Montreal-based Hyasynth Bio is a Licensed Dealer in Canada. The company had not raised significant money until recently, when Organigram participated in a funding round that took the form of a convertible secured debenture in three tranches totaling C$10 million. The initial investment was C$5 million, with milestones tied to the next two tranches. Organigram will have the option to purchase cannabinoids produced by Hyasynth. According to Organigram, the company has made CBG, CBD and other cannabinoids cost effectively.
As the only publicly-traded company among its peers, there is significant financial information available for InMed Pharmaceuticals, which is based in Canada and trades on the TSX (IN) and the OTC (IMLFF). Those interested can download their most recent investor presentation.
The company differs from rivals that use yeast, as its process employs E. coli. The company is developing its technology along with a bioinformatics platform that has a goal to select drugs to develop with a high probability of success, targeting initially glaucoma and epidermolysis bullosa (a genetic skin condition).

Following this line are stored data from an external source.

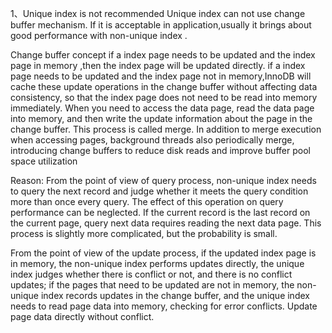 1、Unique index is not recommended
Unique index can not use change buffer mechanism. 
If it is acceptable in application,usually it brings about good performance with non-unique index  .

Change buffer concept
if a index page needs to be updated and the index page in memory ,then the index page will be updated directly.
if a index page needs to be updated and the index page not in memory,InnoDB will cache these update operations in the 
change buffer without affecting data consistency, so that the index page does not need to be read into memory immediately. 
When you need to access the data page, read the data page into memory, and then write the update information about the page 
in the change buffer. This process is called merge.
In addition to merge execution when accessing pages, background threads also periodically merge, introducing 
change buffers to reduce disk reads and improve buffer pool space utilization

Reason:
From the point of view of query process, non-unique index needs to query the next record and judge 
whether it meets the query condition more than once every query. 
The effect of this operation on query performance can be neglected. 
If the current record is the last record on the current page, query next data requires reading the next data page.
This process is slightly more complicated, but the probability is small.

From the point of view of the update process, if the updated index page is in memory, the non-unique index performs updates directly, 
the unique index judges whether there is conflict or not, and there is no conflict updates; 
if the pages that need to be updated are not in memory, the non-unique index records updates in the change buffer, 
and the unique index needs to read page data into memory, checking for error conflicts. Update page data directly without conflict.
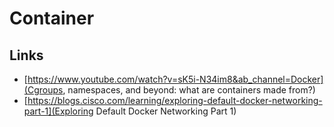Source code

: # Container

## Links
* [https://www.youtube.com/watch?v=sK5i-N34im8&ab_channel=Docker](Cgroups, namespaces, and beyond: what are containers made from?)
* [https://blogs.cisco.com/learning/exploring-default-docker-networking-part-1](Exploring Default Docker Networking Part 1)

CEO Eric Adams has significant pharmaceutical experience. The company spent only C$1.93 million on R&D in the year ending June 30, which is cautionary. It ended the quarter with cash and short-term investments of C$26.5 million after raising C$15 million in June selling units at C$0.90. The company has about 171 million shares outstanding (221 million fully diluted), giving it a market cap of C$108 million at the recent close of C$0.63, a 2018 low.
California-based Librede first caught my attention in early 2016 after the New York Times discussed Hyasynth and Anandia Labs, which prompted me to explore the topic further. The company has received two government grants to date from the National Institutes of Health (Small Business Innovative Research Grants), totalling $1.7 million. The company successfully patented production of cannabidolic acid (CBDA) in yeast earlier this year after having earned another patent in 2017 for the broader production of cannabinoids in yeast.
Based in San Diego, Renew Biopharma is working with Indiana University’s Gill Center for Biomolecular Science to develop cannabinoid molecules using microalgae and yeast. The company claims to have access to an extensive portfolio of patents and plans to develop its own therapies for chronic pain management, Huntington’s Disease, Parkinson’s Disease, concussion therapy and Chronic Traumatic Encephalopathy.
Teewinot Life Sciences
Previously known as CBC Technologies and backed by Tuatara Capital, Teewinot Life Sciences, based in Florida, has developed patent-protected biosynthetic processes for manufacturing THCVA, CBDVA, CBCVA and CBGVA. The company also has U.S. patents for creating water-soluble cannabinoids and recently announced a Canadian patent with broad claims. The company raised $12.3 million in a Series B round in 2017, boosting its total to $19.3 million. I have not been able to verify, but I have heard that GW Pharma has a relationship with the company.
While biosynthesis has not yet proven itself as a scalable technology, it has the potential to radically alter the way cannabinoids are manufactured in the near future. If the technology proves successful, many cannabis production companies could be left with unnecessary assets, as about half the market that will be focused on non-flower product will be supplied in this alternative manner. Some LPs have already made investments that could position themselves to capitalize on the shift. Finally, product companies may be able to capitalize on the technology with less costly access to feedstock as well as the ability to procure cannabinoids expressed less frequently than major ones, like THC and CBD. Investors should monitor developments in biosynthesis over the coming years.